Maurice Carter leaves behind immense legacy

Maurice Carter, who became a leading Christchurch builder, property developer, local government politician and philanthropist, died yesterday. He was 93.

The quiet, modest Carter has been described as "a city father" and his family as "a political dynasty".

As founder and head of the Carter Group, he built hundreds of houses in the 1950s and 60s, many of them in Bryndwr and Burnside.

His ethic of hard work and perfectionism was so evident in his buildings that real estate firms still use the label "Maurice Carter home" as a recommendation in their advertising.

Carter was a city councillor from 1956 to 1989 and deputy mayor for the last six of those years. He was then a Canterbury regional councillor for six years, having sat also on the former Christchurch Drainage Board, Regional Planning Authority and Canterbury United Council.

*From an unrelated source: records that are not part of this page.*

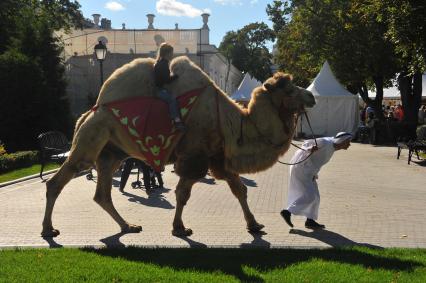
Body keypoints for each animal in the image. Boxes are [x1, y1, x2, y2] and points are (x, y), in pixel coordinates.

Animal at [41, 56, 314, 239]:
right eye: (290, 89)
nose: (311, 96)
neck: (231, 123)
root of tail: (89, 111)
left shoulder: (218, 158)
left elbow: (240, 190)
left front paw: (254, 225)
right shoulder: (195, 155)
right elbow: (183, 194)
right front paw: (180, 228)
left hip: (111, 153)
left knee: (103, 194)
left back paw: (128, 226)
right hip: (92, 138)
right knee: (59, 180)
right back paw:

Son Philip and grandson Tim have followed him on to the city council. Another son, David, is Minister of Agriculture.

Born in Bradford, Yorkshire, Carter did a carpentry apprenticeship before coming to New Zealand in 1938.

He enlisted for service in World War II but was "manpowered" to work on army buildings at Burnham and Weedons, near Christchurch.

He married Merle Cunningham in 1942 and they had five children.

Carter launched his company in 1946 and it became a leading construction firm during the post-war housing boom.

His company later branched out into property development and hotel management. He continued to guide the company well into his 80s.

Carter and his wife established the Maurice R Carter Charitable Trust, into which they vested a block of shops they owned in Bryndwr. The trust makes annual grants to charitable causes.

The Carters also supported educational, nursing, cultural and church organisations. Merle Carter died in 2008.